Given text ->
______
If you know run `git remote -v` from that directory, you should see both `origin` and `upstream`.

**NEVER** push directly to `upstream`. Instead, **`pull`** from `upstream` and **`push`** to your fork.

Whenever you push your work to your fork, you can navigate to it (on the web) and see an option to create a Pull Request:

![Screenshot of pull request](./img/pull-request.png)

Try it now: create a small change (you can just add one of your answers to Week 01), and push it to your fork.

I will create a branch that matches each of your usernames on the main repository. Open your pull request against this branch.

Now we have an easy way of looking at the changes that you've made and comparing them to the main repository without clobbering each other's work.
______
Prompt 1 -> In the git fork instructions, which remote should you pull from and which should you push to?
Prompt 2 -> Please carry the git fork instructions forward from their final sentence.

Data section ->
______
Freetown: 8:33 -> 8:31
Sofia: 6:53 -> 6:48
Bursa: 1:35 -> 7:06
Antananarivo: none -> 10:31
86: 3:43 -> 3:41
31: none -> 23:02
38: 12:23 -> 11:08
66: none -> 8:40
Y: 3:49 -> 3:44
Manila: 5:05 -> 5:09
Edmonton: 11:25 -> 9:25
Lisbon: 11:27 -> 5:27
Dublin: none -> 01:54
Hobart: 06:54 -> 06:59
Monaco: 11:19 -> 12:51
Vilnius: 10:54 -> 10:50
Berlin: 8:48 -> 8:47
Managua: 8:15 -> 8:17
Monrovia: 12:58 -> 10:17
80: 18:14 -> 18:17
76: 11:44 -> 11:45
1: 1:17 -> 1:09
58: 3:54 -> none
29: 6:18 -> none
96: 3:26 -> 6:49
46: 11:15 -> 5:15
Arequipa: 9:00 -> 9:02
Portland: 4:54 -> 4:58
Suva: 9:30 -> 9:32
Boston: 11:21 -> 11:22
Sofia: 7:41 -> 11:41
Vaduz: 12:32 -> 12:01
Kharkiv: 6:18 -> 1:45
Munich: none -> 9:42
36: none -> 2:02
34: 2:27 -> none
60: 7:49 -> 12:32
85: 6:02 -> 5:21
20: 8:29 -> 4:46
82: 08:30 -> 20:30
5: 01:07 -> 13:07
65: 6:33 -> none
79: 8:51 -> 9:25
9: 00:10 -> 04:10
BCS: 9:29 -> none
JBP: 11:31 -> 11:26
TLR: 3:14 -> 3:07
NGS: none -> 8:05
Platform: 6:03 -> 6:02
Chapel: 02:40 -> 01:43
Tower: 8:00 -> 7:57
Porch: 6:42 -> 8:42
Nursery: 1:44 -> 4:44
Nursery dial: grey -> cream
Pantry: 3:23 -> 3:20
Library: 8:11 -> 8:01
______
Output 1 -> Pull from `upstream` and push to your fork.

Output 2 ->
## Visualizing Data 

### Discuss 

- What kind(s) of visualization would be best for showing the relative frequencies of a verb like καλός in the Platonic corpus versus Thucydides?

Refer to @Brezina2018 [ch. 1] if you feel stuck.

## Installing packages

Inside a Jupyter/Colab notebook (they're functionally the same thing), you can install packages with the magic command `%pip`. See [here](https://ipython.readthedocs.io/en/stable/interactive/magics.html) for more info on iPython/Jupyter Notebook magic commands.

We're going to need the `lxml` package in a moment, so let's go ahead and install it.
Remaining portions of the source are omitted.